● **Проверьте понимание**
A: Перескажите кратко в виде списка абзац текста о музыкантах-исполнителях, начинающийся словами «А есть исполнители», сохранив его основные факты.
B: С чем, согласно тексту о музыкантах-исполнителях, чаще всего связаны случаи, когда внешняя слава артиста ярче его настоящего значения для искусства?
C: Продолжите текст о музыкантах-исполнителях, начав сразу после его последнего предложения.

Выбрать главу

Соотношение истинного творческого "веса" музыканта-исполнителя и внешних признаков его славы и популярности – вопрос очень сложный. Известно много случаев, когда внешняя слава артистов оказывалась значительно более яркой и шумной, нежели их настоящее значение для искусства. Чаще всего это бывает связано с громкими конкурсными победами, иногда – с концертированием с ограниченным, но любимым публикой, многократно проверенным репертуаром; многое значит и умело организованная критика, создающая общественное мнение. В этих случаях обычно время рано или поздно расставляет по своим местам мнимое и значимое. У некоторых исполнителей удачно складывается внешняя сторона творческой жизни; им "улыбается" концертная судьба, к ним благосклонны критики и слушатели; они имеют хорошие жизненные, в том числе бытовые, условия для совершенствования своего мастерства.

А есть исполнители с "трудной" судьбой. Их творчество протекает в сплошном преодолении обстоятельств, и даже очень талантливым людям не всегда удается противостоять такой судьбе. Наум Штаркман – Народный артист России, профессор Московской консерватории, лауреат трех престижных международных конкурсов, солист Московской филармонии. Его с нетерпением ждут в крупнейших концертных залах мира. Если посмотреть на его звания и регалии, а также проследить маршруты гастрольных поездок, пролегающие ныне по всему миру, то складывается впечатление, что этот артист не обделен славой и почестями.

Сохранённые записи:

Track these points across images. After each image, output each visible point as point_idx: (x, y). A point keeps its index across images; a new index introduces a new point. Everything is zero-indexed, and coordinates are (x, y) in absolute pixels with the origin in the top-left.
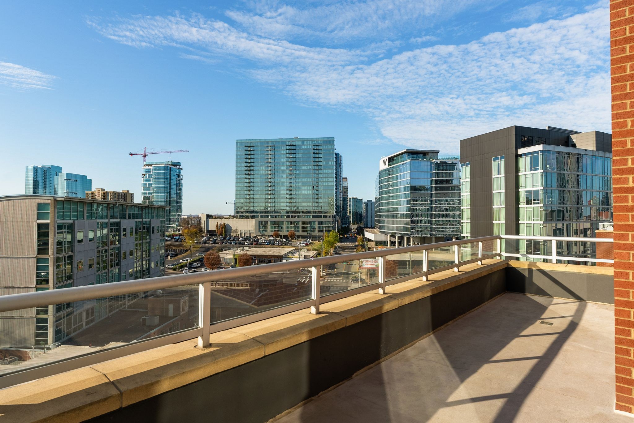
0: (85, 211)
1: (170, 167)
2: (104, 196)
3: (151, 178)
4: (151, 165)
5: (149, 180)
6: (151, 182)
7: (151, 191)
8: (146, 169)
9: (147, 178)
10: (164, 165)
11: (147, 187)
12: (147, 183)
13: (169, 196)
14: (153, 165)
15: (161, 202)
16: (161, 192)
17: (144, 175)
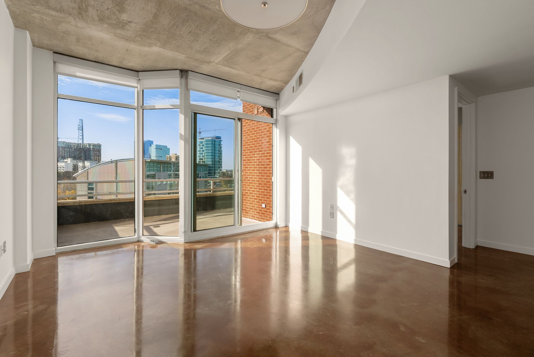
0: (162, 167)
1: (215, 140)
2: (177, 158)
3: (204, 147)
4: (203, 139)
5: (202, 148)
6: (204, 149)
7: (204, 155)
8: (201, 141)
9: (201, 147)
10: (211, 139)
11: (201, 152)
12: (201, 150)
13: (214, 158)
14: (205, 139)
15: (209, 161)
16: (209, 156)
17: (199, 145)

---

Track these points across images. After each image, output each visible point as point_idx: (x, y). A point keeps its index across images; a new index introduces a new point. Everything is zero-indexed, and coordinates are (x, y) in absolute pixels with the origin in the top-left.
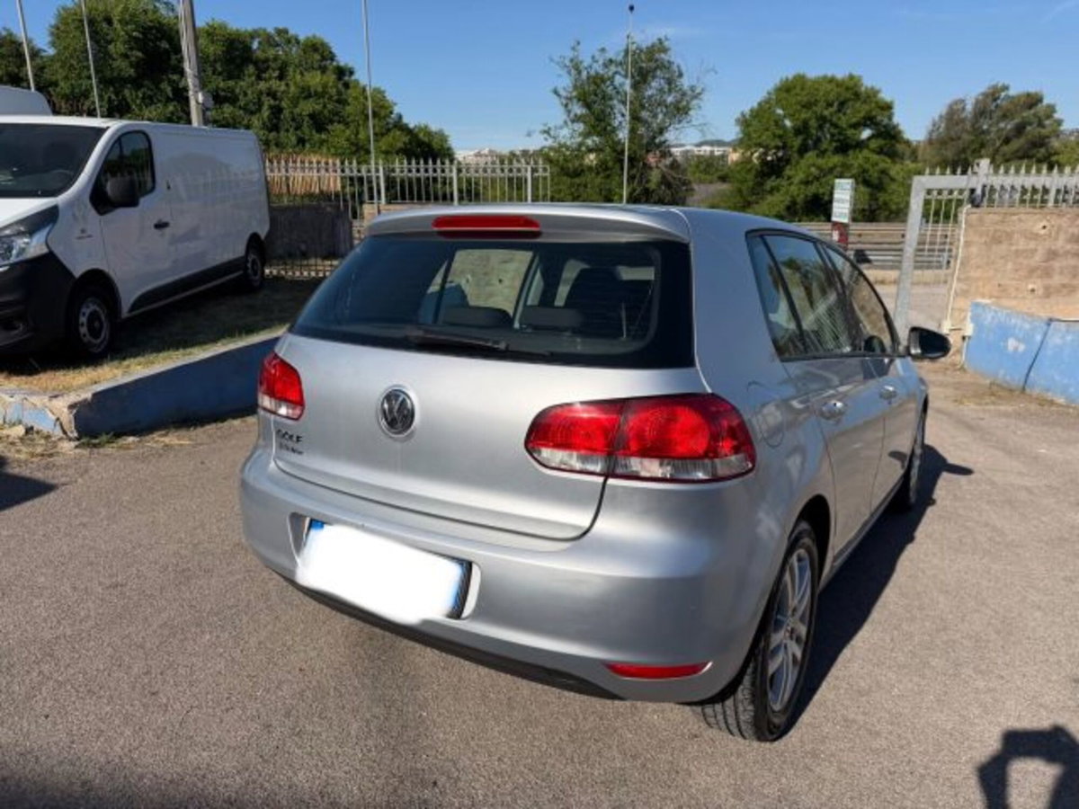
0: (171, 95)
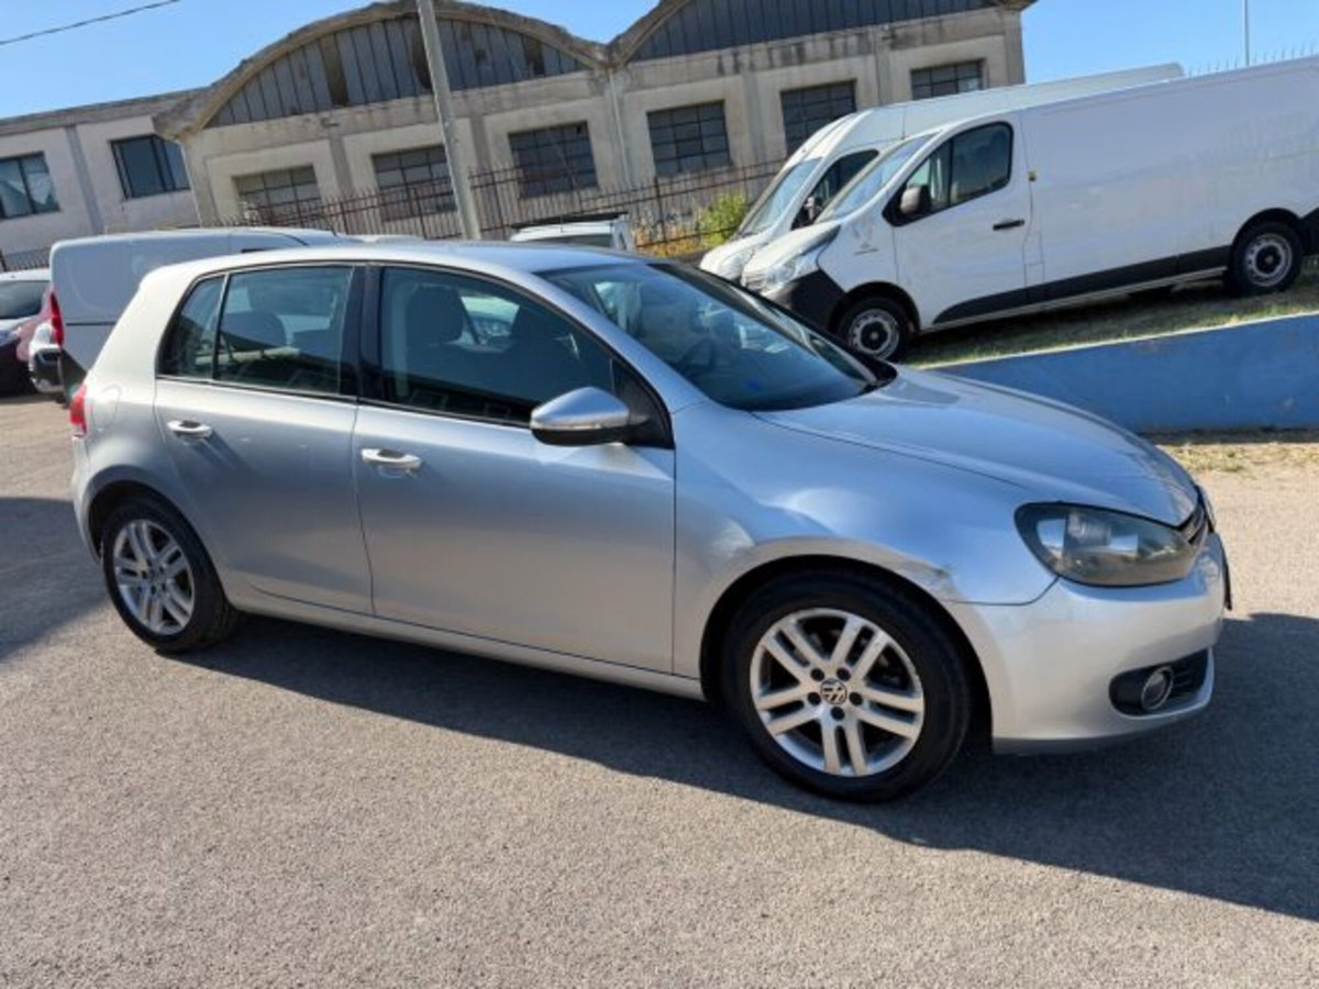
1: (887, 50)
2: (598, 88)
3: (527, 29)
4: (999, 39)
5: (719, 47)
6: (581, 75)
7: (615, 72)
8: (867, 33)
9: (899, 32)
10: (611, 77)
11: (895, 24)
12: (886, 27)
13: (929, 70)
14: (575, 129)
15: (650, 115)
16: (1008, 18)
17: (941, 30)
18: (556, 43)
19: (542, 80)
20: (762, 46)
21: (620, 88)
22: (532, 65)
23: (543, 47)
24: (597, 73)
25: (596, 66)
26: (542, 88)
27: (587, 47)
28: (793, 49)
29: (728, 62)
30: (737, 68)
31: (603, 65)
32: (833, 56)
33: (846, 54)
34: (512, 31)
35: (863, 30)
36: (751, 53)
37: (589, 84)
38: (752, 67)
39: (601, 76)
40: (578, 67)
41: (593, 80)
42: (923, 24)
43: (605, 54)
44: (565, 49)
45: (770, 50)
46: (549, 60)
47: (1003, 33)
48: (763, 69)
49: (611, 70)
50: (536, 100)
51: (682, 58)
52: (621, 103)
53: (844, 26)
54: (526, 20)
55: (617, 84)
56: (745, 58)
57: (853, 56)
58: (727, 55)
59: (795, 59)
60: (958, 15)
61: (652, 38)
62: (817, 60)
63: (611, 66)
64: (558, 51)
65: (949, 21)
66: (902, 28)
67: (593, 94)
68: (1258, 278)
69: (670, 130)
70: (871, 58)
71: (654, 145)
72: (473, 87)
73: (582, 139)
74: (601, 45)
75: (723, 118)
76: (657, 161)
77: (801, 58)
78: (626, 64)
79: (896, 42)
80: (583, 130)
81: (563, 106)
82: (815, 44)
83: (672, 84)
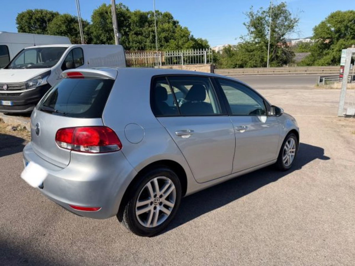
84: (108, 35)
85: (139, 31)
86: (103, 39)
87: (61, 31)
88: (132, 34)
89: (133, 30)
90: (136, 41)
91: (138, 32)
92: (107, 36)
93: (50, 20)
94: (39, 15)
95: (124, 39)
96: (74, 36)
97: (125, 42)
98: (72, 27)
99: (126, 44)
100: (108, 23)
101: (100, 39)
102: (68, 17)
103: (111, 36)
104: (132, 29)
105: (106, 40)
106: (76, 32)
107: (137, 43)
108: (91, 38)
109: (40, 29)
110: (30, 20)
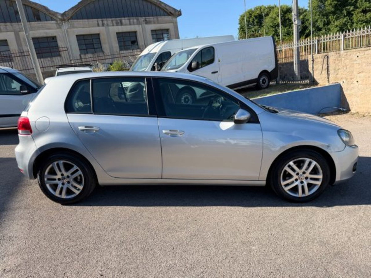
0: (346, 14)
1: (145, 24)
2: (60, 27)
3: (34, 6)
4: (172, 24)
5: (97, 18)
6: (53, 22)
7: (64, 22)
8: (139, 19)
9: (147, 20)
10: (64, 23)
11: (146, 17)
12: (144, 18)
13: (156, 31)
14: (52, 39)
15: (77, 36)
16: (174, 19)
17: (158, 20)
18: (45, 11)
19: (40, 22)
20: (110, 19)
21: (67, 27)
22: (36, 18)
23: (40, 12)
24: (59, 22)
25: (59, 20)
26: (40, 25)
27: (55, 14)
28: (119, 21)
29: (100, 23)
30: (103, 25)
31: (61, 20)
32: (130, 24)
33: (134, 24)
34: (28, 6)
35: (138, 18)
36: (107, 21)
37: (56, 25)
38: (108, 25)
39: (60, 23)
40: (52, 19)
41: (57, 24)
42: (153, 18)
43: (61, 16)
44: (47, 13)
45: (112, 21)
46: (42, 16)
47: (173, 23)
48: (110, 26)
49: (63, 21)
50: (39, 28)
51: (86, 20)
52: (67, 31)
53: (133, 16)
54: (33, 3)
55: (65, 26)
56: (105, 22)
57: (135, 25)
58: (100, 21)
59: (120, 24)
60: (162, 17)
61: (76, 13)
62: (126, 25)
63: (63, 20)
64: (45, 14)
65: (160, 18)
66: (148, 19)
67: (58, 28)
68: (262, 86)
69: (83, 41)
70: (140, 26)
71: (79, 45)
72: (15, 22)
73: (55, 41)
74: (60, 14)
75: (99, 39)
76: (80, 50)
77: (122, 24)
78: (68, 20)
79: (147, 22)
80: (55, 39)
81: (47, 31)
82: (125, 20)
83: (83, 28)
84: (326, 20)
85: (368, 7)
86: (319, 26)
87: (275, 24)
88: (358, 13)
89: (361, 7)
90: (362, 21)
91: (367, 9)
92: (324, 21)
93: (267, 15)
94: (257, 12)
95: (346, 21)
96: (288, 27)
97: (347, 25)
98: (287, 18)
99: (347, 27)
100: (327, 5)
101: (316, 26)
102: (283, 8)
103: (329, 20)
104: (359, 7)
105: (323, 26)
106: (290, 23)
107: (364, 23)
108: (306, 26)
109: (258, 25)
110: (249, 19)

● **Результаты упражнения**
A:
- Есть исполнители с «трудной» судьбой. Их творчество проходит в постоянном преодолении обстоятельств, и даже очень талантливым людям не всегда удается противостоять такой судьбе.
- Наум Штаркман — Народный артист России, профессор Московской консерватории, лауреат трех престижных международных конкурсов и солист Московской филармонии.
- Его с нетерпением ждут в крупнейших концертных залах мира.
- По его званиям, регалиям и маршрутам гастролей по всему миру складывается впечатление, что он не обделен славой и почестями.

B: Чаще всего это связано с громкими конкурсными победами.

C:
Однако внимательнее присмотревшись к его жизненному и творческому пути, а также сопоставив масштаб и наполненность его творчества, с одной сторо– ны, и внешнюю славу, звания и "прессу" очень многих исполнителей неизмеримо меньшего ранга – с другой, исследователь неизбежно задумается о том, что явление по имени Наум Штаркман, оцененное публикой, далеко не в полной мере оценено официальными кругами и прессой. До сих пор о Штаркмане не было развернутого исследовния, которого, безусловно, заслуживает и требует творчество этого выдающегося музыканта, одного из последних ярчайших представителей неповторимой игумновской школы. Да и статей в музыкальной прессе о нем неизмеримо мало – относительно масштаба его таланта и деятельности.

Звания профессора и Народного артиста России он получил в 90-е годы – в седьмом десятилетии жизни. Артисты такого масштаба, с такой школой, достижениями и размахом концертной деятельности обычно получают аналогичное на четверть века раньше.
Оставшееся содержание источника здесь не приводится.